I'm glad to read that really. While its contrarian in nature, in our society, I find the general view that its great if people past retirement age can keep working, and that they really should. Should they, if they can retire? I'm not so sure. It's discouraging to think that the value of a person is measured only in their ability to work, and that for everyone it must be the case that all their adult years must be employed. That says something about us, I think, as a society.

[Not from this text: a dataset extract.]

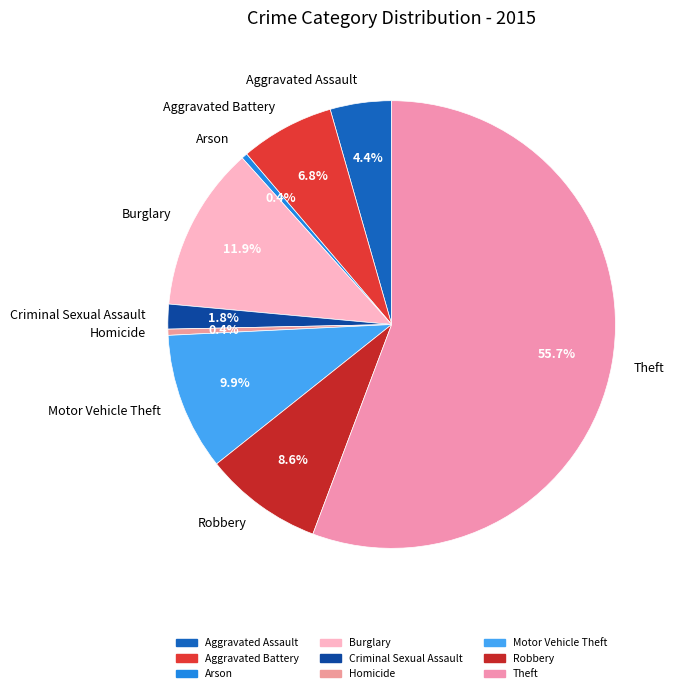

Is there any slice that represents more than half of the pie?

Yes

While it's also contrarian of me to mention it, this sort of taps into the theme of one of the Super Bowl advertisements from this year, in which an actor Neal McDonough discusses how in the US we get two weeks off per year for vacation (which is inaccurate for most Americans, most don't take all their vacation so they take less than that) while the French take August (which is also inaccurate, as the French also tend to extent their vacations with a general strike from time to time). We're informed we're a can do sort of people, and at the end its suggested that our reward for that is a Cadillac.
Well, I have nothing against Cadillacs, but that advertisement sort of makes you wonder if you should go for a Peugeot instead and take August off.